Bangladesh’s export earnings declined by 4.61% year-on-year in September 2025, falling to $3.6276 billion, a drop of $175.3 million compared to $3.8028 billion recorded in September 2024, according to the latest data released by the Export Promotion Bureau (EPB) on Sunday.
The setback comes despite a 5.64% year-on-year increase in export revenue during the first quarter of the current fiscal year (July–September 2025), which saw total earnings reach $12.31 billion, up from $11.65 billion in the same period last year.
The September contraction was driven primarily by a 5.66% decline in ready-made garment (RMG) exports—the country’s dominant export sector. Additional losses were recorded in agricultural products (down 2.37%) and plastic goods (down 9.15%).
However, non-traditional sectors showed strong growth: engineering goods exports surged by 36.43%, carpet shipments rose by 21.67%, and frozen fish exports climbed by 12.1%, underscoring ongoing, albeit uneven, progress in export diversification.
US tariff shock hits garment orders
Mohammad Hatem, President of the Bangladesh Knitwear Manufacturers and Exporters Association (BKMEA), attributed the RMG downturn to mounting pressure from US reciprocal tariffs. “Most international buyers have paused new orders and are now attempting to shift a portion of the additional 20% tariff burden onto Bangladeshi suppliers,” he said.
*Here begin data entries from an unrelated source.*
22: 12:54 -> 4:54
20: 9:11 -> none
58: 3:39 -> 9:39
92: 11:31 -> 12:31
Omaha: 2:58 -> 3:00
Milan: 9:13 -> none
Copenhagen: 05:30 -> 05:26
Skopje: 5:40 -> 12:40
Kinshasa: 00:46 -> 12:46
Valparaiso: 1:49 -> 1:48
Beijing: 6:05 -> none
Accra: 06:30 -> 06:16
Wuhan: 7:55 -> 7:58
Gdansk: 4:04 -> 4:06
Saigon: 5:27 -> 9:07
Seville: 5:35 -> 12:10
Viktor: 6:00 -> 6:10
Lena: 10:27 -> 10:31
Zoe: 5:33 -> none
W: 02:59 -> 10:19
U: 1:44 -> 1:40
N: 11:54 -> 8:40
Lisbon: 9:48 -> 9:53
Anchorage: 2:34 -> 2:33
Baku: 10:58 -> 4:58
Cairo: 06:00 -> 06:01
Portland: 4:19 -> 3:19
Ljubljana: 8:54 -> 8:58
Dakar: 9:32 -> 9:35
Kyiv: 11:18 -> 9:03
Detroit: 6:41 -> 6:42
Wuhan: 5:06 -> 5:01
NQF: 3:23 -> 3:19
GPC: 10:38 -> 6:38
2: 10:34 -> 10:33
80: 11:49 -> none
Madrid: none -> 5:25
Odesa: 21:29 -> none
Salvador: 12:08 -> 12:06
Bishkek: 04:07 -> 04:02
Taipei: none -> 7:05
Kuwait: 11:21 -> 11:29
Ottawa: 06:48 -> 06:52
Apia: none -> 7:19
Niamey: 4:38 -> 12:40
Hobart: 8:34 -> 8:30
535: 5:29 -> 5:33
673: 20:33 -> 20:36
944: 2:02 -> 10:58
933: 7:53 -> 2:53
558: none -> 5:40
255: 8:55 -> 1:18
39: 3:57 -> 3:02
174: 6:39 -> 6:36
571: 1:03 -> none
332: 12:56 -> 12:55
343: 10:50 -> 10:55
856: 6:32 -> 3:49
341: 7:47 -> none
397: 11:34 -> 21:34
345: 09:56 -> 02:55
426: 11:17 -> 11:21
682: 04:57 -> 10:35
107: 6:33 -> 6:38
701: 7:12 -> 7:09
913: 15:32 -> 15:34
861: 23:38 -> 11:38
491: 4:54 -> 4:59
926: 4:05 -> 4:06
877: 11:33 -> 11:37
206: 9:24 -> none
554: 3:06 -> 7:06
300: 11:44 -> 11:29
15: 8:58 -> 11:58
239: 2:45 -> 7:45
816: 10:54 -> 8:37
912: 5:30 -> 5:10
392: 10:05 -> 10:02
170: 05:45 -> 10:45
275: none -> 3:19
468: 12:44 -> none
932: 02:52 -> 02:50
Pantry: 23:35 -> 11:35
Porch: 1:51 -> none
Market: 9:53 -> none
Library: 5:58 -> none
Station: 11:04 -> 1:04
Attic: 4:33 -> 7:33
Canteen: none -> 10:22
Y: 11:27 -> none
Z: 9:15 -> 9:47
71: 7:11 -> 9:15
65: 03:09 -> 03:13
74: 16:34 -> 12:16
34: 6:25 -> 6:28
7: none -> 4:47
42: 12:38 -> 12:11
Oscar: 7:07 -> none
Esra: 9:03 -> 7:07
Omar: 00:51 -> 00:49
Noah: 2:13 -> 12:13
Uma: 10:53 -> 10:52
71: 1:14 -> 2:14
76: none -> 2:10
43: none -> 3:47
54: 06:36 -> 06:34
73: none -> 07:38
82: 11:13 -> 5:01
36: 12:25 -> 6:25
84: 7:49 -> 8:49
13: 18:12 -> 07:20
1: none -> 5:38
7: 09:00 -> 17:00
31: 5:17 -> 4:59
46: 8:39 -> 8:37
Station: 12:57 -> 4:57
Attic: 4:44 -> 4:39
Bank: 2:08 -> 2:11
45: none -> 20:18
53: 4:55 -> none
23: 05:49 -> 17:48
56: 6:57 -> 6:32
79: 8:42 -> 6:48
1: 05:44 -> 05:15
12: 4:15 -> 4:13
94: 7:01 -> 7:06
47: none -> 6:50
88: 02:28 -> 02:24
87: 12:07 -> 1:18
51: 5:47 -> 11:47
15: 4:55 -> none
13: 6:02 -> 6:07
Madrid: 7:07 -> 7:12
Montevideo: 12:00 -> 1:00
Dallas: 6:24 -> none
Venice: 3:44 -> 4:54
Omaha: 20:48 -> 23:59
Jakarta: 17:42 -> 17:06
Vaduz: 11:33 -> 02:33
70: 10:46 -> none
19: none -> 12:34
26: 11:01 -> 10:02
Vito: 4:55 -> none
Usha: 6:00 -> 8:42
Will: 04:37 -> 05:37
Hatem stressed that exporters are in no position to absorb these extra costs. “They’re already grappling with the initial impact of tariff adjustments and persistently rising production expenses,” he noted.
Compounding the challenge, Bangladeshi manufacturers now face intensified competition in the European Union and other key markets, as Chinese and Indian exporters redirect shipments to offset their own losses in the US.
“We fear this slowdown could persist for the next two to three months,” Hatem warned. “But once international buyers adapt to the new tariff regime, we expect a recovery. In the meantime, our exporters must remain patient and resilient in the face of buyer pressure.”
With global trade headwinds intensifying, policymakers and industry leaders are under growing pressure to accelerate diversification, enhance value addition, and strengthen trade diplomacy to shield Bangladesh’s export economy from external shocks.